··· Records for the task ···
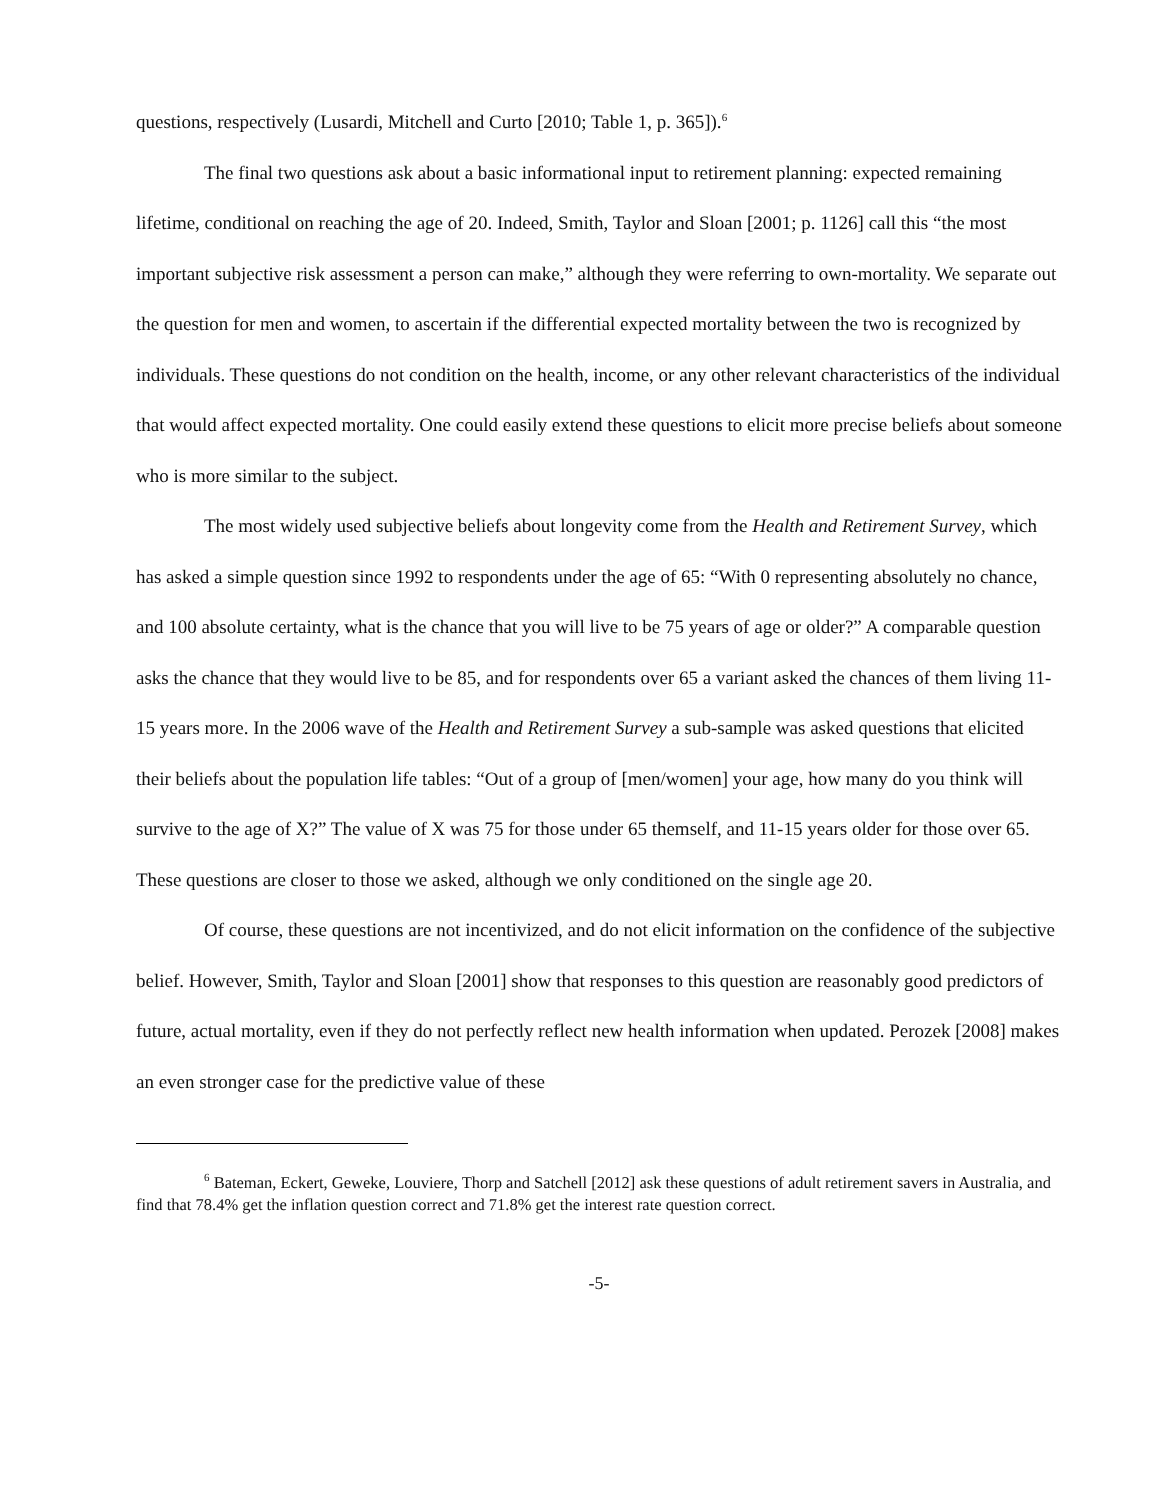questions, respectively (Lusardi, Mitchell and Curto [2010; Table 1, p. 365]).<sup>6</sup>
The final two questions ask about a basic informational input to retirement planning: expected remaining lifetime, conditional on reaching the age of 20. Indeed, Smith, Taylor and Sloan [2001; p. 1126] call this “the most important subjective risk assessment a person can make,” although they were referring to own-mortality. We separate out the question for men and women, to ascertain if the differential expected mortality between the two is recognized by individuals. These questions do not condition on the health, income, or any other relevant characteristics of the individual that would affect expected mortality. One could easily extend these questions to elicit more precise beliefs about someone who is more similar to the subject.
The most widely used subjective beliefs about longevity come from the Health and Retirement Survey, which has asked a simple question since 1992 to respondents under the age of 65: “With 0 representing absolutely no chance, and 100 absolute certainty, what is the chance that you will live to be 75 years of age or older?” A comparable question asks the chance that they would live to be 85, and for respondents over 65 a variant asked the chances of them living 11-15 years more. In the 2006 wave of the Health and Retirement Survey a sub-sample was asked questions that elicited their beliefs about the population life tables: “Out of a group of [men/women] your age, how many do you think will survive to the age of X?” The value of X was 75 for those under 65 themself, and 11-15 years older for those over 65. These questions are closer to those we asked, although we only conditioned on the single age 20.
Of course, these questions are not incentivized, and do not elicit information on the confidence of the subjective belief. However, Smith, Taylor and Sloan [2001] show that responses to this question are reasonably good predictors of future, actual mortality, even if they do not perfectly reflect new health information when updated. Perozek [2008] makes an even stronger case for the predictive value of these
<sup>6</sup> Bateman, Eckert, Geweke, Louviere, Thorp and Satchell [2012] ask these questions of adult retirement savers in Australia, and find that 78.4% get the inflation question correct and 71.8% get the interest rate question correct.
-5-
···
### To-do item
With all pictures omitted, repeat every record above word for word.

### Exercise answer
questions, respectively (Lusardi, Mitchell and Curto [2010; Table 1, p. 365]).<sup>6</sup>
The final two questions ask about a basic informational input to retirement planning: expected remaining lifetime, conditional on reaching the age of 20. Indeed, Smith, Taylor and Sloan [2001; p. 1126] call this “the most important subjective risk assessment a person can make,” although they were referring to own-mortality. We separate out the question for men and women, to ascertain if the differential expected mortality between the two is recognized by individuals. These questions do not condition on the health, income, or any other relevant characteristics of the individual that would affect expected mortality. One could easily extend these questions to elicit more precise beliefs about someone who is more similar to the subject.
The most widely used subjective beliefs about longevity come from the Health and Retirement Survey, which has asked a simple question since 1992 to respondents under the age of 65: “With 0 representing absolutely no chance, and 100 absolute certainty, what is the chance that you will live to be 75 years of age or older?” A comparable question asks the chance that they would live to be 85, and for respondents over 65 a variant asked the chances of them living 11-15 years more. In the 2006 wave of the Health and Retirement Survey a sub-sample was asked questions that elicited their beliefs about the population life tables: “Out of a group of [men/women] your age, how many do you think will survive to the age of X?” The value of X was 75 for those under 65 themself, and 11-15 years older for those over 65. These questions are closer to those we asked, although we only conditioned on the single age 20.
Of course, these questions are not incentivized, and do not elicit information on the confidence of the subjective belief. However, Smith, Taylor and Sloan [2001] show that responses to this question are reasonably good predictors of future, actual mortality, even if they do not perfectly reflect new health information when updated. Perozek [2008] makes an even stronger case for the predictive value of these
<sup>6</sup> Bateman, Eckert, Geweke, Louviere, Thorp and Satchell [2012] ask these questions of adult retirement savers in Australia, and find that 78.4% get the inflation question correct and 71.8% get the interest rate question correct.
-5-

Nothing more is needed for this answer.